Implications for Zylos

Several patterns from this research are directly relevant to the Zylos agent platform:

Replanning in long-running tasks. Zylos already handles long-horizon work via the scheduler. Tasks that span multiple sessions need a replanning mechanism that detects when external state has changed since the task was last checkpointed. The equivalent of REALM-Bench's adversarial conditions occurs naturally in Zylos's real environment (files change, APIs evolve, credentials rotate).

RAC-style compensation for tool calls. When a task fails halfway through, Zylos currently has no automatic mechanism to undo completed steps. Implementing a lightweight compensation log — even just recording which tool calls were made with what arguments — would enable clean recovery and reduce the need for manual cleanup.

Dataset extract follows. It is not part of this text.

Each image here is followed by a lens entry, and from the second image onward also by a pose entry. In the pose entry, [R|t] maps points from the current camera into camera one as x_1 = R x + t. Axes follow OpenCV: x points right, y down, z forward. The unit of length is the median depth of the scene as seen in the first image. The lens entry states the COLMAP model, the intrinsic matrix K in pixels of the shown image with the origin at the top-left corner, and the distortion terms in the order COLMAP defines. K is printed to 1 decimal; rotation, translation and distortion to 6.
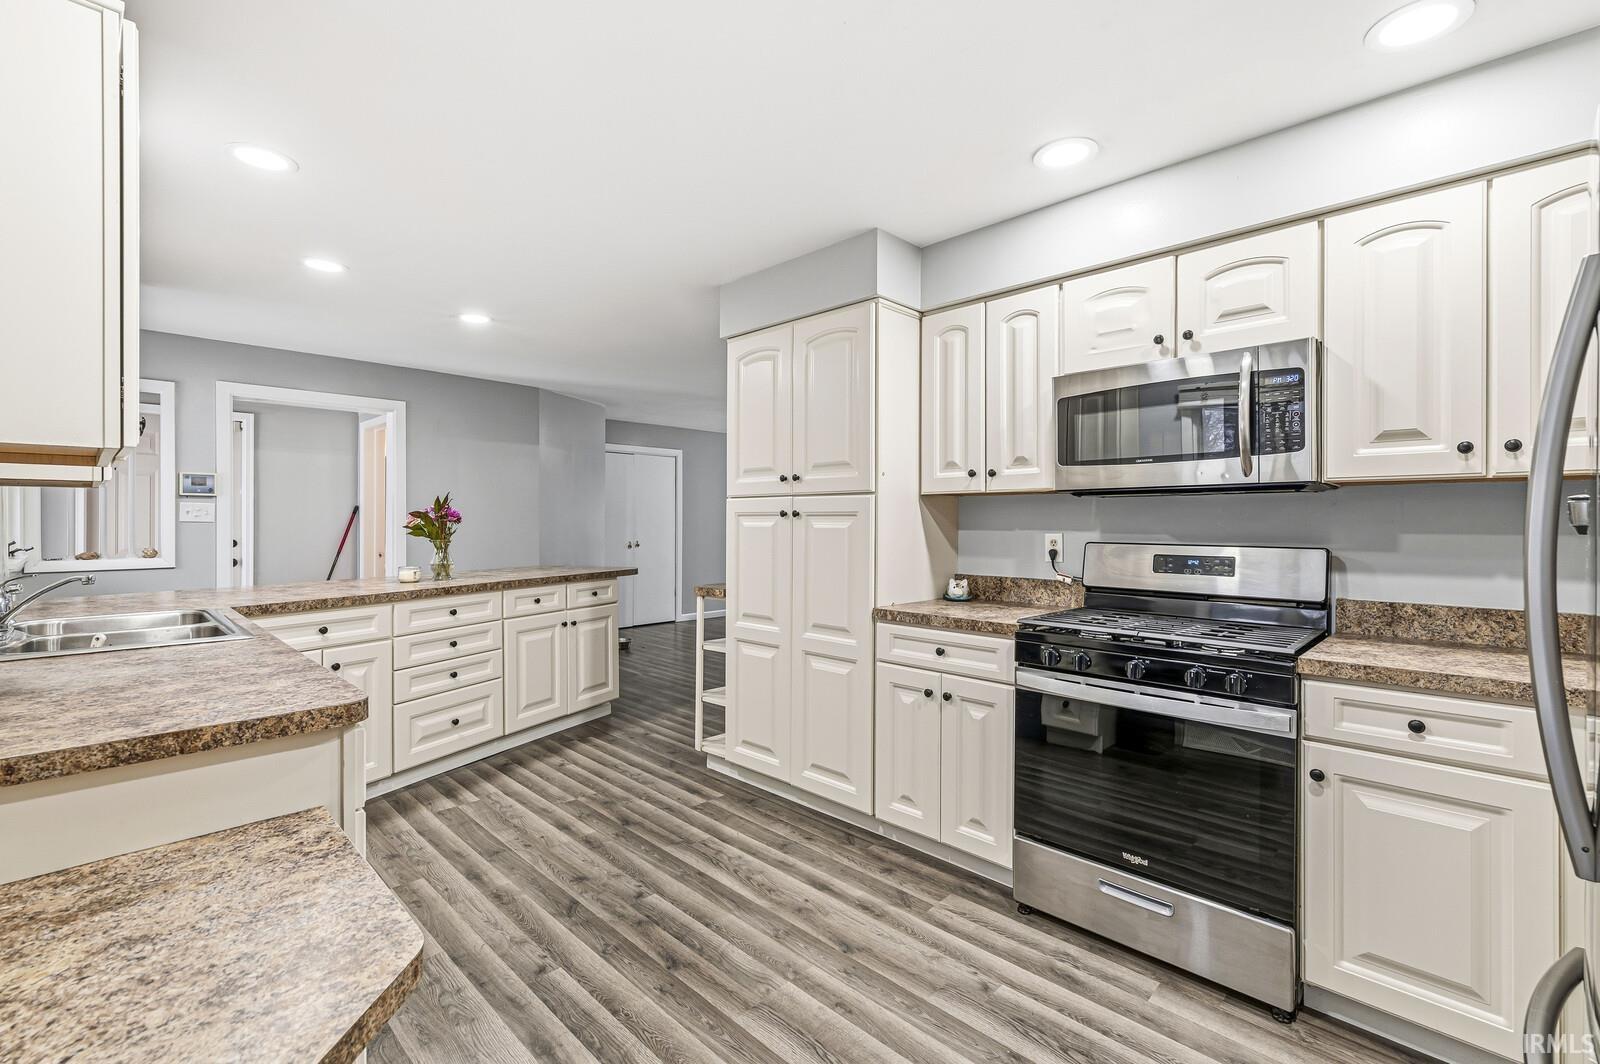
lens RADIAL K [[707.0, 0, 797.8], [0, 707.0, 532.5], [0, 0, 1]] dist [0.001567, 0.000149]
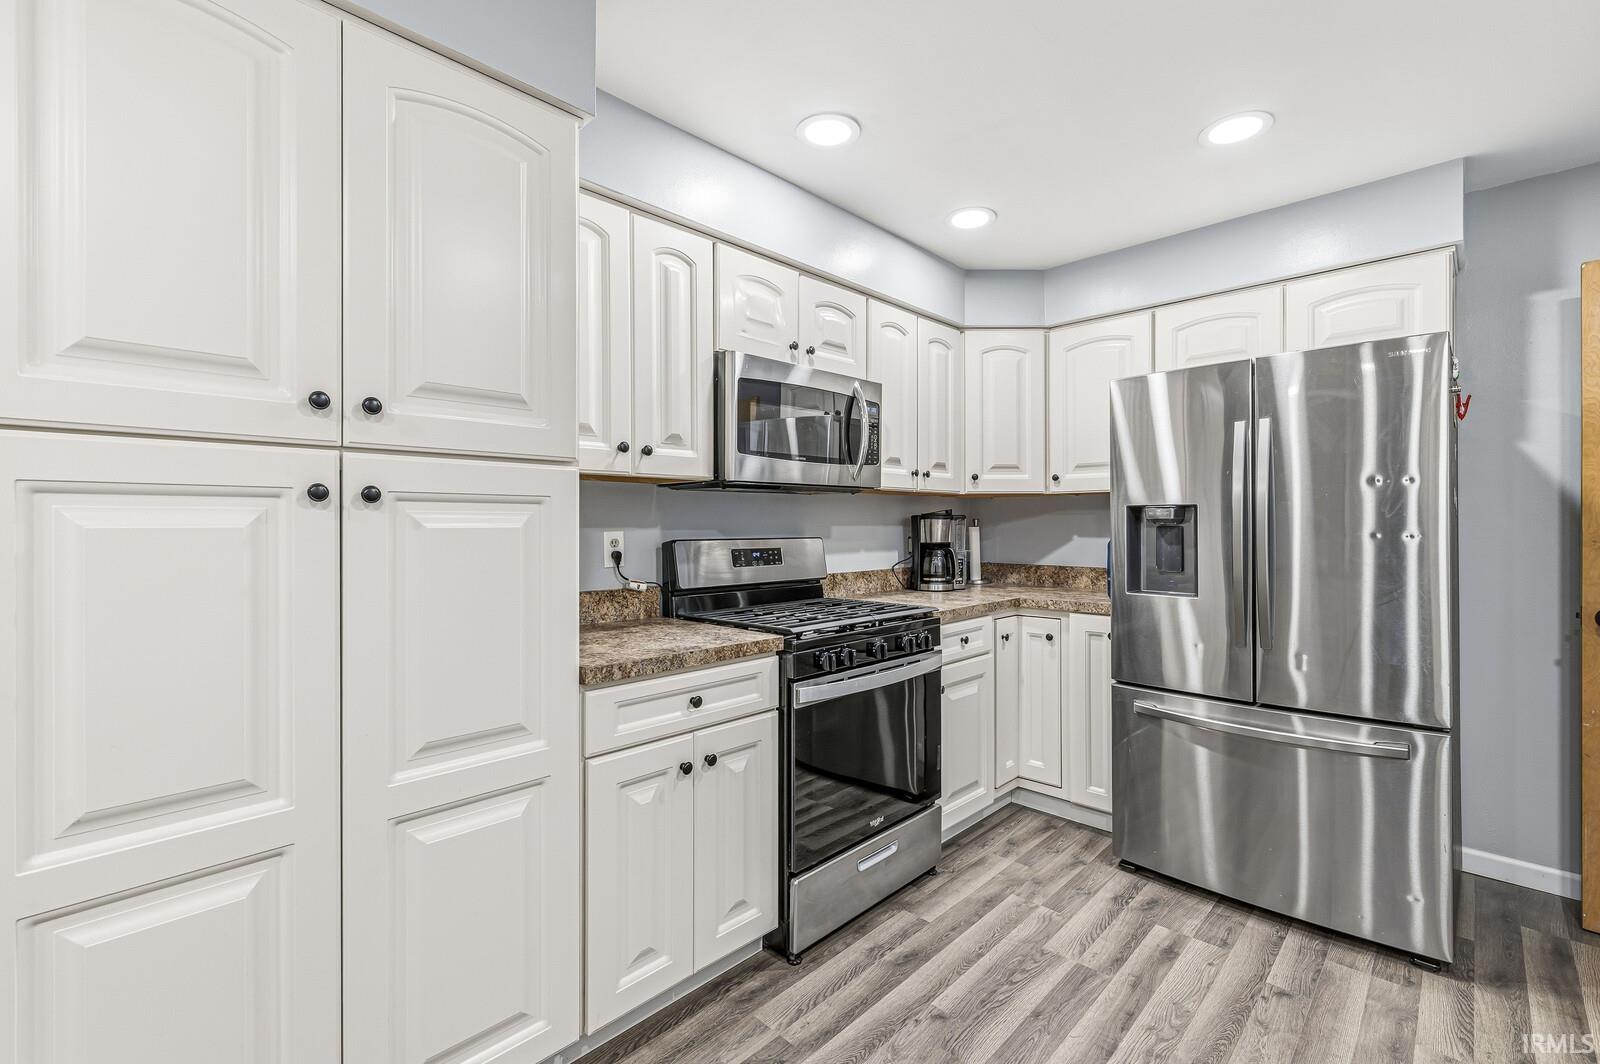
lens RADIAL K [[707.0, 0, 796.1], [0, 707.0, 529.9], [0, 0, 1]] dist [0.001567, 0.000149]
pose [[-0.015711, -0.013771, 0.999782, -0.520909], [0.015715, 0.999778, 0.014018, -0.009832], [-0.999753, 0.015932, -0.015491, 0.954166]]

Step caps and escalation. The current Zylos scheduler marks tasks done or failed, but does not distinguish between "failed and cannot recover" vs. "making no progress and needs human input." Adding a "stuck" state with automated escalation to Howard via Telegram would implement the production pattern of surfacing partial results when the step cap is hit.

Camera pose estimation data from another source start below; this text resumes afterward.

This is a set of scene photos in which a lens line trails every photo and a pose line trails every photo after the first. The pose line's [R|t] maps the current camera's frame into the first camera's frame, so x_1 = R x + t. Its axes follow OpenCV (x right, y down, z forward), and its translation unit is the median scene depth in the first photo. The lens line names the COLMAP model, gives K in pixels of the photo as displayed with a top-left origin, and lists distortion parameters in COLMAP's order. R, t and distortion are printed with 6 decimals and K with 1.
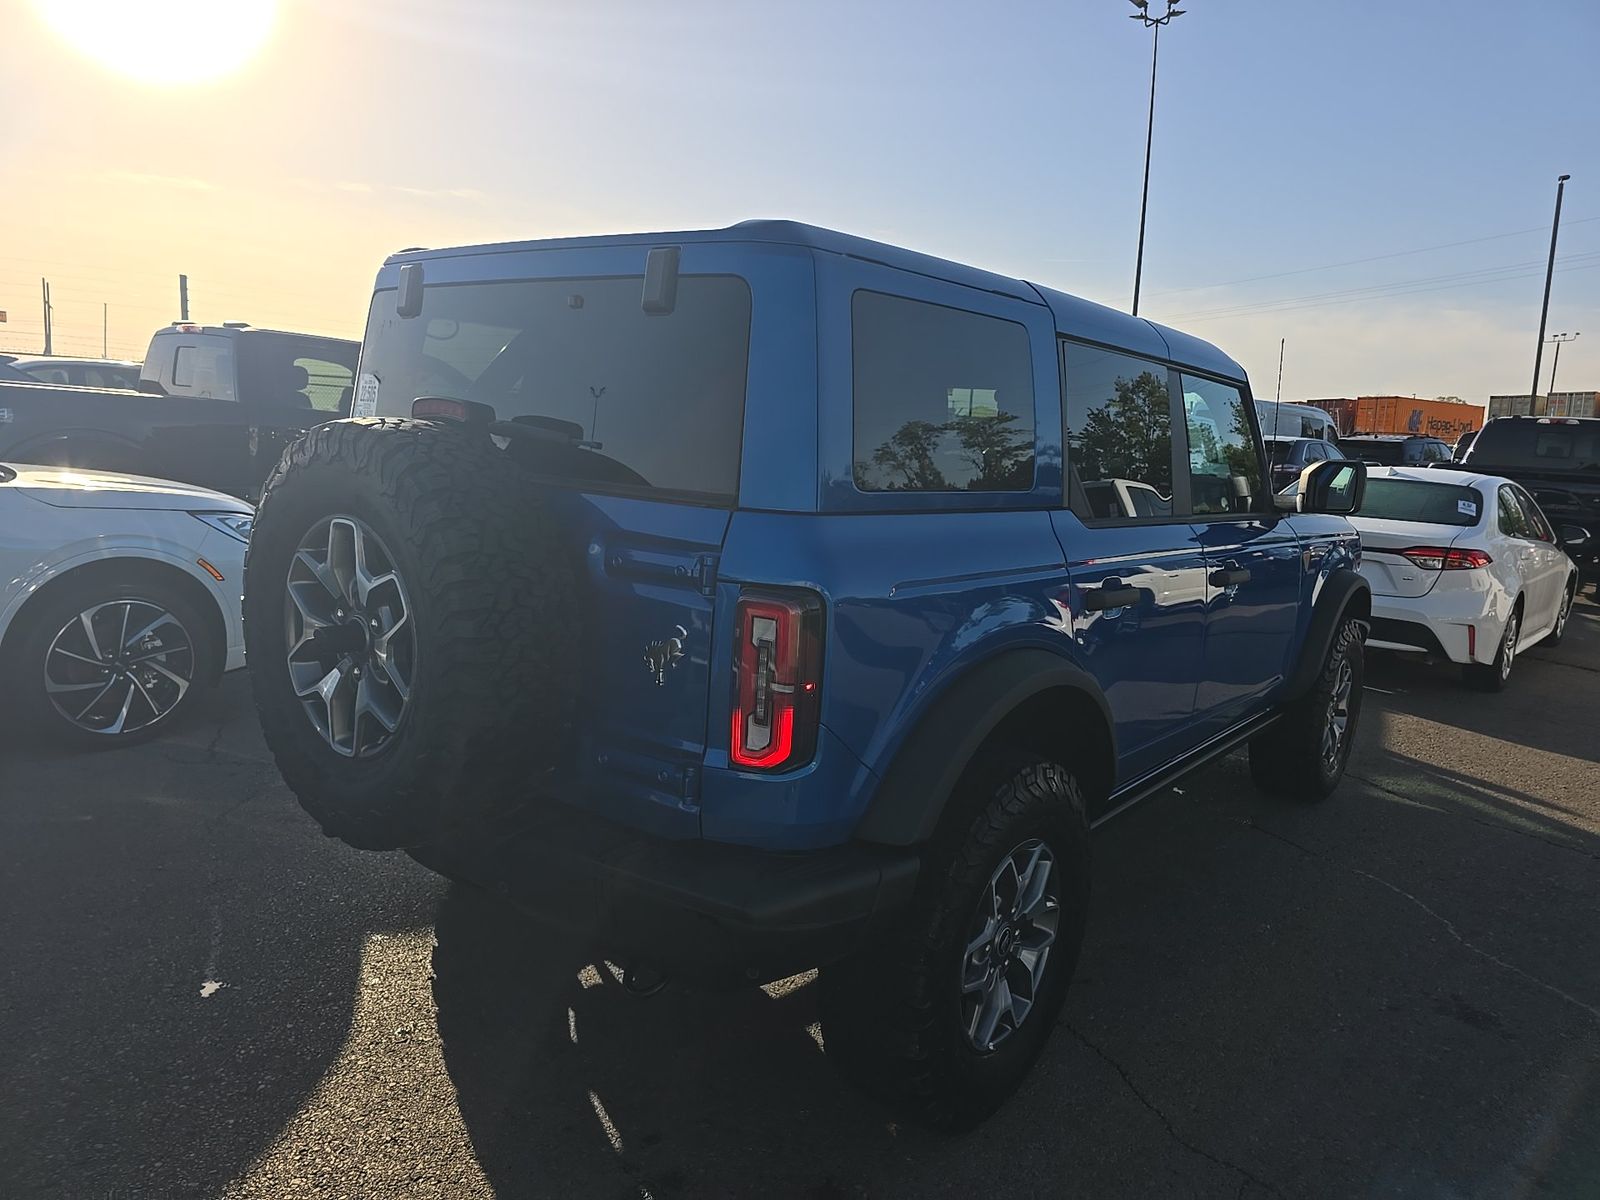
lens RADIAL K [[1083.1, 0, 800.0], [0, 1083.1, 600.0], [0, 0, 1]] dist [0.070515, -0.066847]
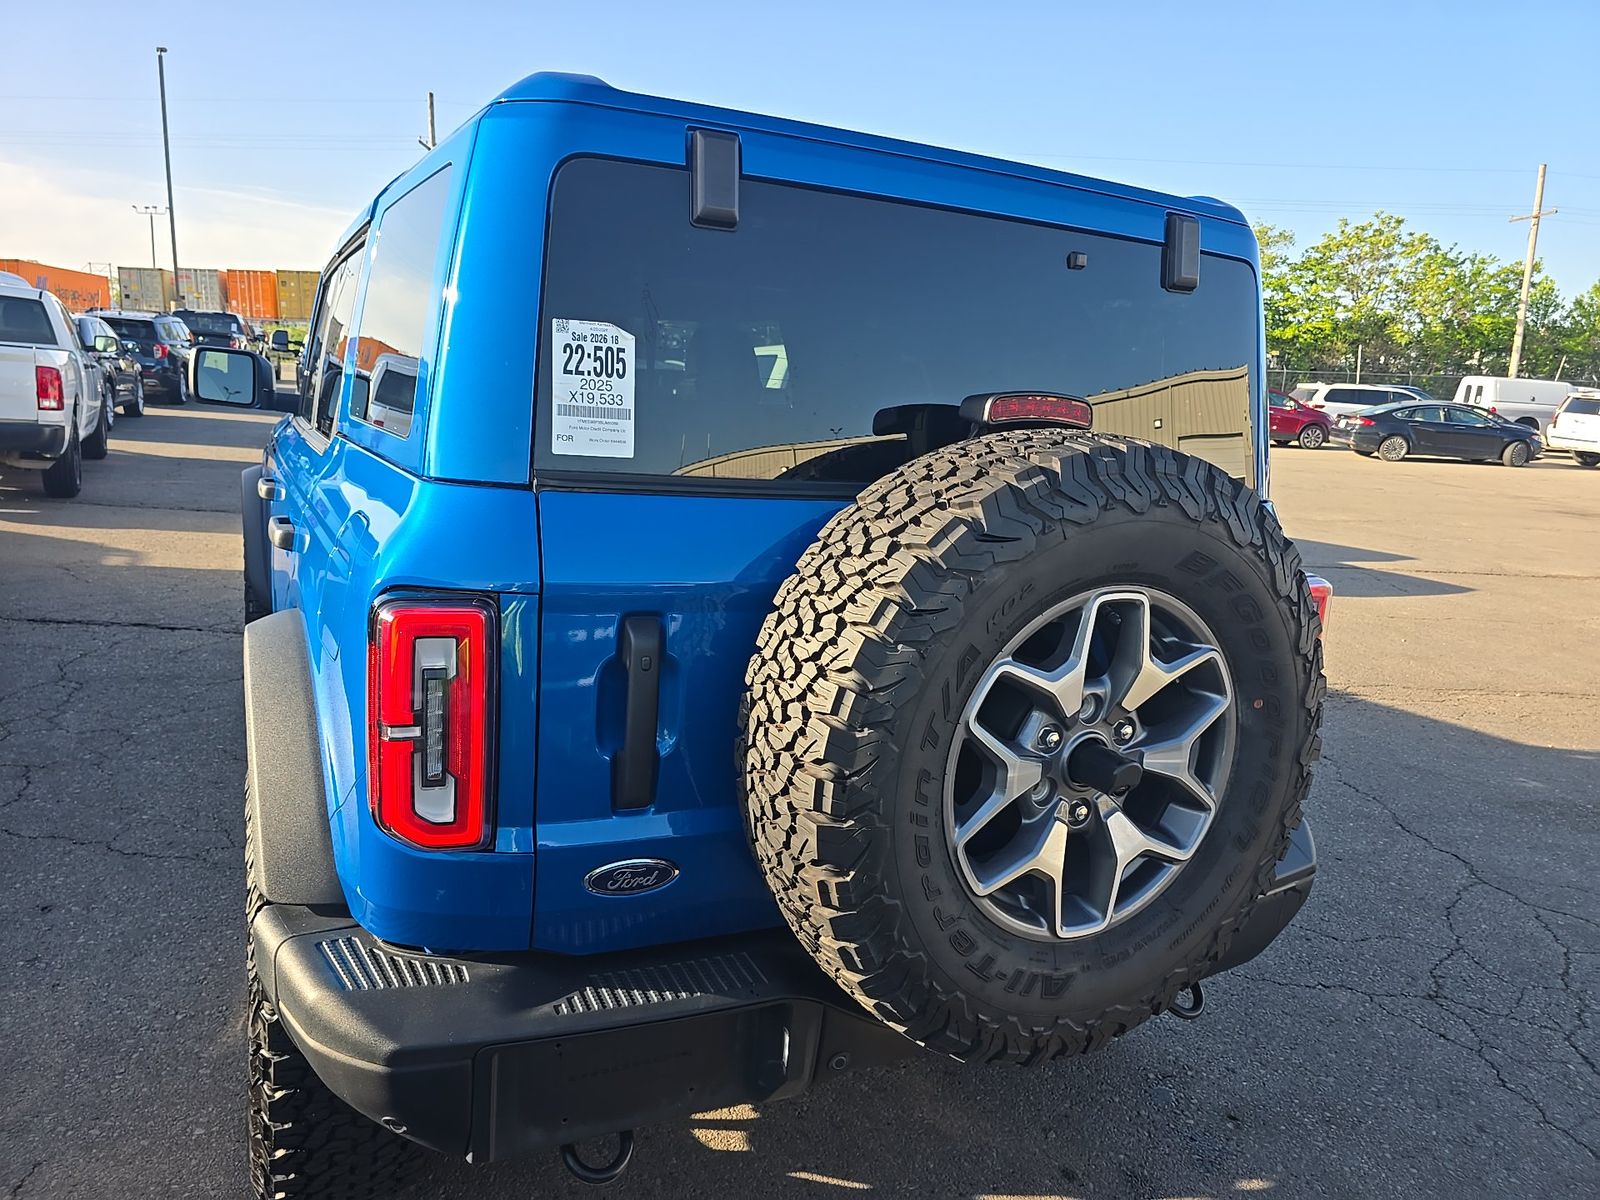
lens RADIAL K [[1077.7, 0, 800.0], [0, 1077.7, 600.0], [0, 0, 1]] dist [0.062992, -0.058903]
pose [[0.411594, -0.205685, 0.887853, -0.757577], [0.099893, 0.978512, 0.180379, -0.145281], [-0.905876, 0.014448, 0.423296, 0.632983]]
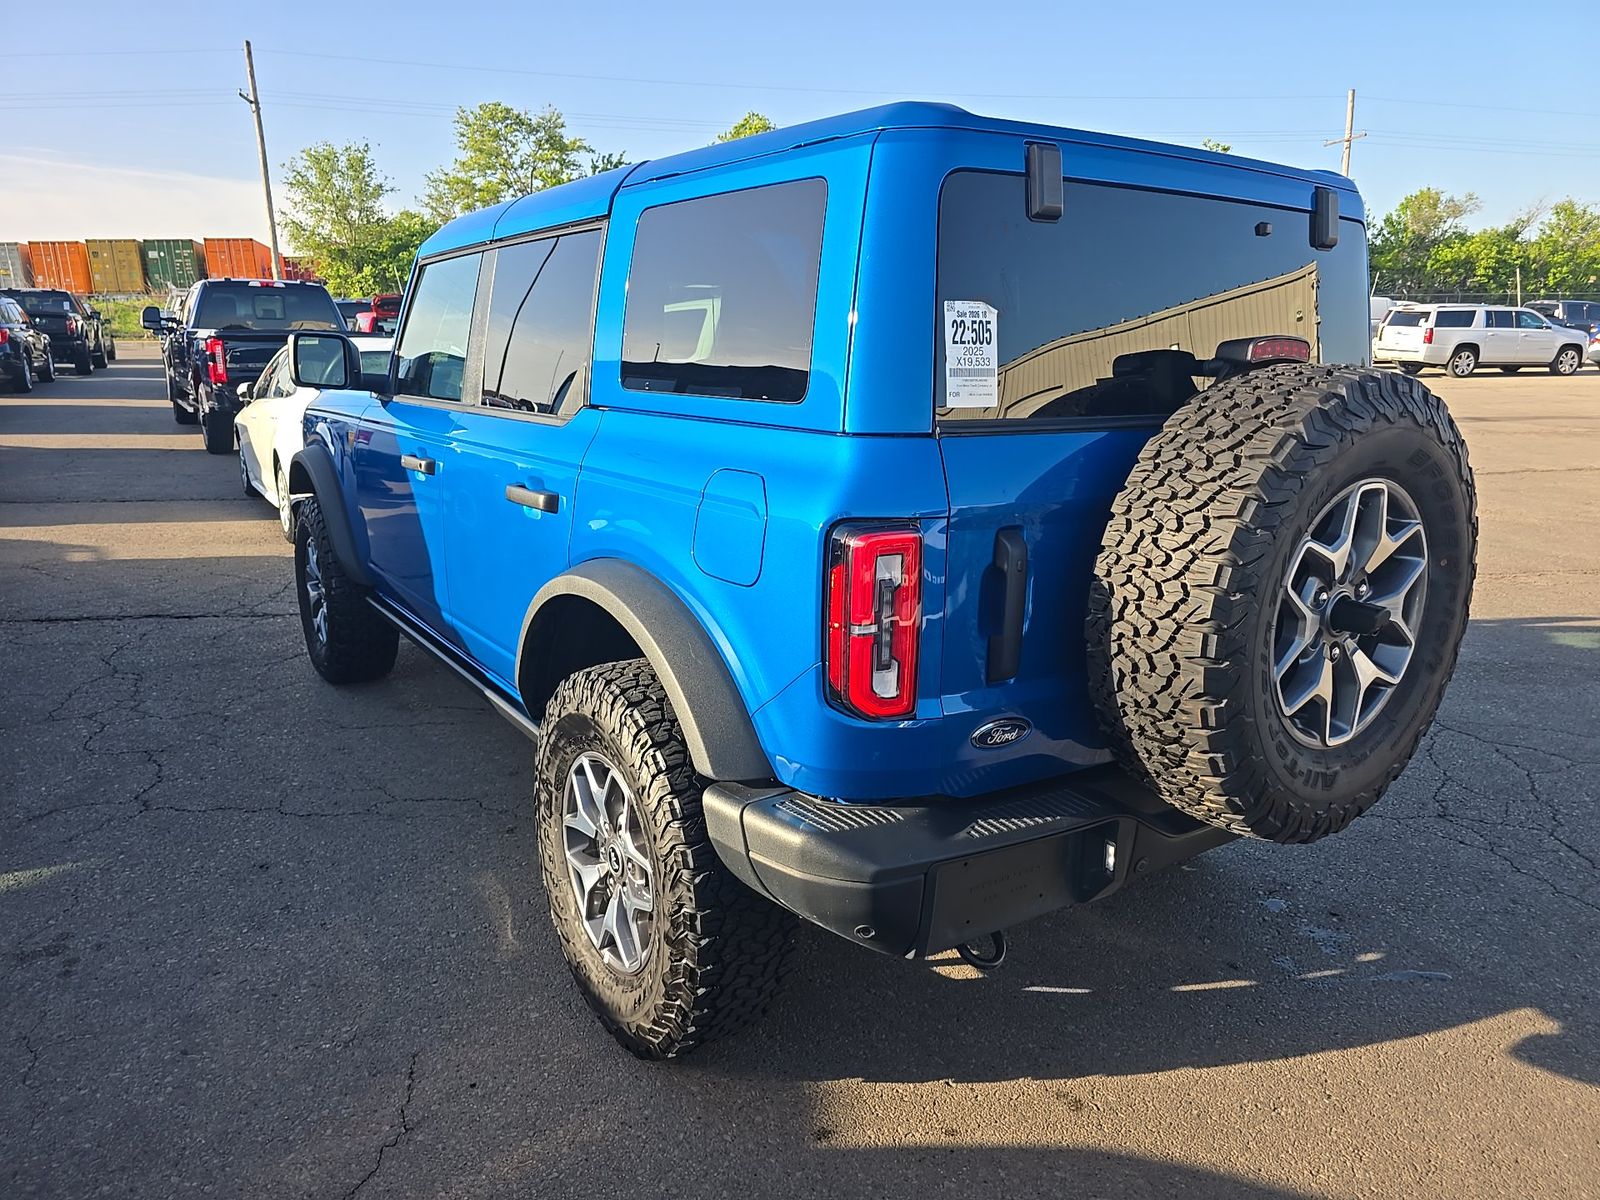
lens RADIAL K [[1083.1, 0, 800.0], [0, 1083.1, 600.0], [0, 0, 1]] dist [0.070515, -0.066847]
pose [[0.280099, -0.273484, 0.920191, -0.978585], [0.150918, 0.959186, 0.239136, -0.187119], [-0.948034, 0.071891, 0.309940, 0.823872]]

Inference-time search for high-value tasks. For tasks where quality matters more than cost (writing research articles, complex code changes), spending more inference compute on search-based planning is cost-effective. The 4x compute / next-model-generation equivalence is a useful heuristic for budgeting.

Key Takeaways

Backtracking is not an edge case — it is the norm for complex tasks. Agents without explicit backtracking mechanisms will fail on any task with meaningful branching.
Tree search at inference time is practical. SWE-Search's 23% improvement on SWE-bench demonstrates that MCTS is not just a theoretical construct; it works at the token budgets available today.
Process rewards make search cheaper. Tree-structured rollouts generate step-level supervision signal automatically, making value functions practical to train without human annotation.
Replanning needs guardrails. Naive replanning without step caps and progress detection creates replanning loops that are worse than no replanning at all.
Compensation is necessary for external side effects. Backtracking inside the agent context does not undo API calls. Production agents need explicit compensation mechanisms for every state-changing tool.
Robustness and recoverability are underinvested. Industry evaluation focuses on correctness; the production bottlenecks are robustness (graceful degradation) and recoverability (clean failure modes). Measuring and improving these is the highest-leverage area for deployed agent systems in 2026.